Portugal‘s president has invited caretaker Prime Minister Antonio Costa to form a new government after his centre-left Socialists won Sunday’s election, expanding their parliamentary representation but landing just shy of a full majority.
After meeting the leaders of all parties in the new parliament one by one throughout the day and “taking into account the election results”, President Marcelo Rebelo de Sousa on Tuesday said in a statement that Costa was now the premier-designate.
On Wednesday, Costa will open talks with his minority government’s far-left allies in the previous legislature, the Communists and Left Bloc, on a potential renewal of their deal, the Socialist Party said.
He also intends to negotiate with the environmentalist People-Animals-Nature party, which won four seats, and the left-wing newcomer Livre, which has one legislator.
However, Costa and other leftist leaders have not ruled out foregoing long-term commitments, meaning the government would have to negotiate support on a case-by-case basis.
Although more risky, such an option would leave Costa free also to negotiate in the future with the opposition centre-right whose stance on the need for fiscal discipline and debt reduction is similar to his own.
Left Bloc leader Catarina Martins said earlier she was ready to “negotiate solutions for the duration of the legislature”, whereas Communist leader Jeronimo de Souza said his party wanted to “preserve its strategic independence” rather than agree to a long-term deal.
With at least 106 Socialist seats in the 230-strong house, Costa needs the support of just one of his partners in the previous legislature, where his party had 86 seats, to have a working majority needed to pass laws.

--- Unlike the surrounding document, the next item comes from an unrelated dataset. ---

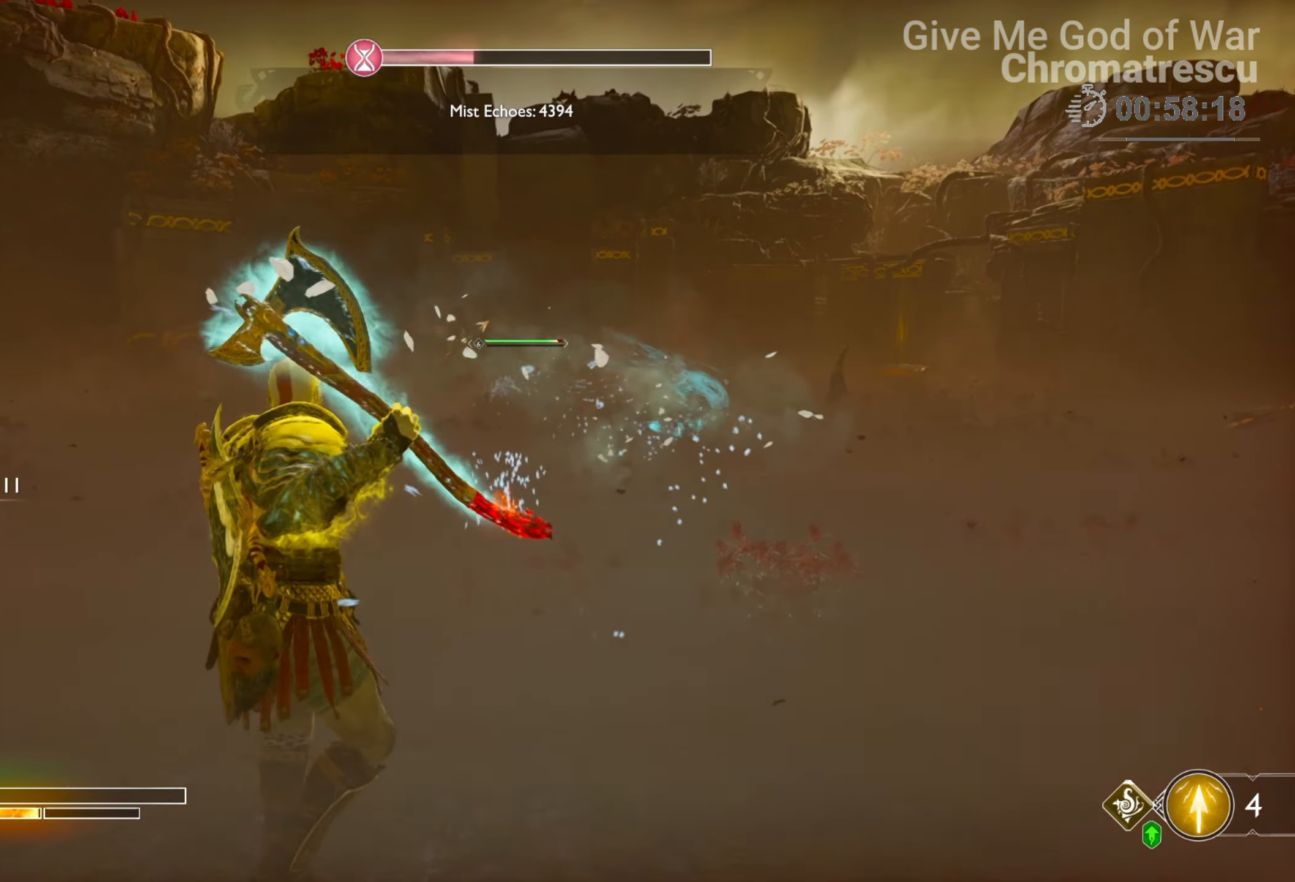
{"buttons": [], "left_stick": "down", "right_stick": "center", "events": [[34, "R1", "down"], [136, "R1", "up"], [204, "right_stick", "center"], [254, "R1", "down"], [356, "R1", "up"], [407, "L2", "up"]]}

Costa can now name his cabinet ministers, but it is up to legislators to decide on the new government’s programme, which must be presented within 10 days. If parliament decides to vote on it and it is rejected, the government could collapse.
Analysts, however, do not expect any major obstacles for the Socialist government to be allowed to rule.
Next year’s budget is likely to prove its first big test, with the far-left demanding more public spending, while Costa insists on sticking to strict expenditure controls to achieve a budget surplus next year.